» **DATASET ENTRIES**:
=====
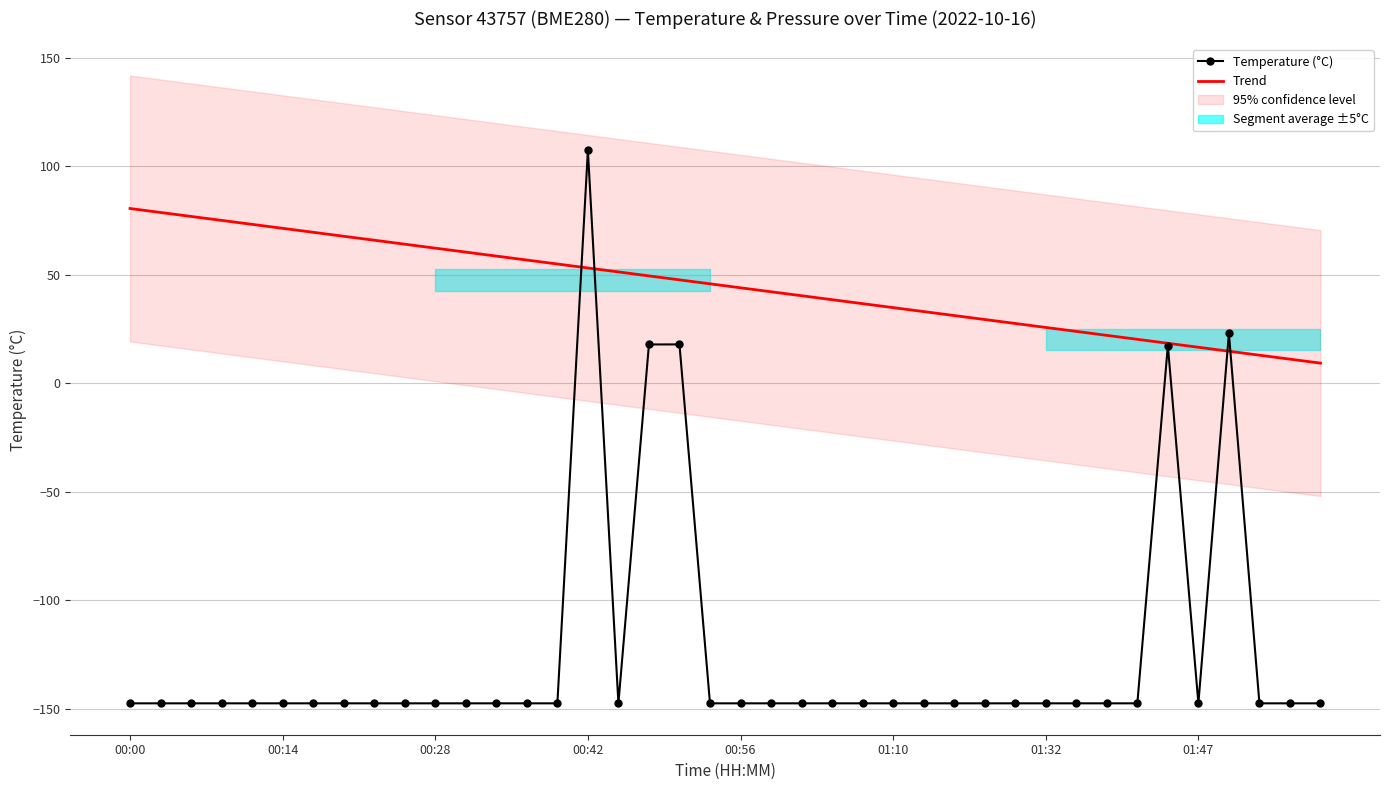

What is the highest value of the Temperature (°C) series?

107.4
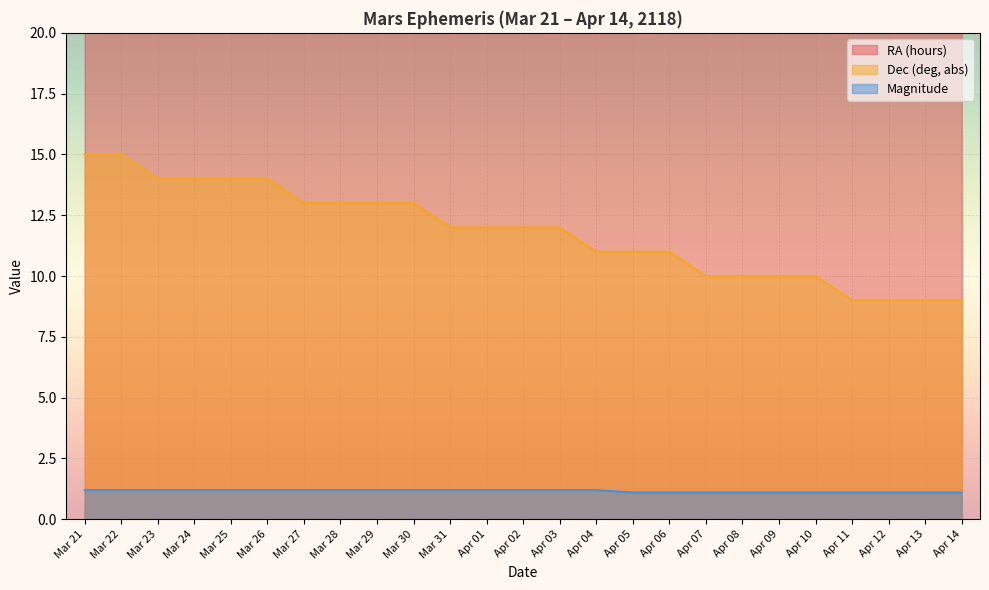

What is the value of the RA (hours) point at the 2nd from the left?

21.0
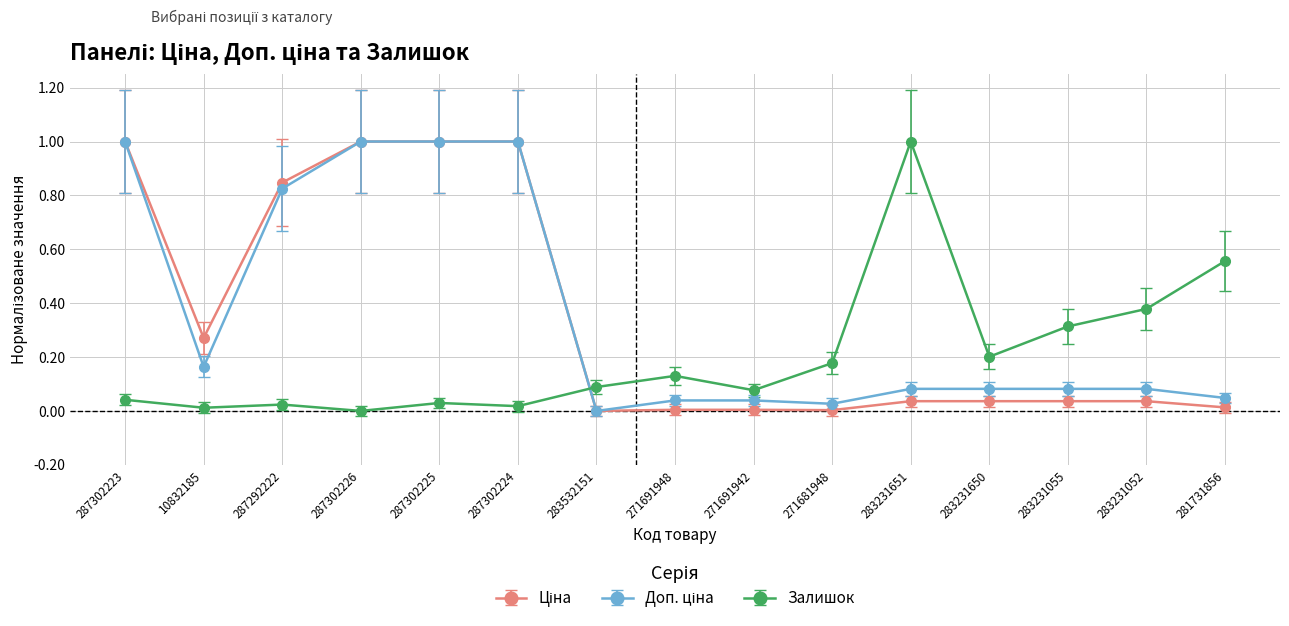

Is it true that Залишок equals 0.0 at 271691942?

False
=====
» **PROBLEM DETAILS**:
Write out the text lines of all the entries above as a numbered list, with the blank lines and the pictures left out.

» **EXPECTED ANSWER**:
1. What is the highest value of the Temperature (°C) series?
2. 107.4
3. What is the value of the RA (hours) point at the 2nd from the left?
4. 21.0
5. Is it true that Залишок equals 0.0 at 271691942?
6. False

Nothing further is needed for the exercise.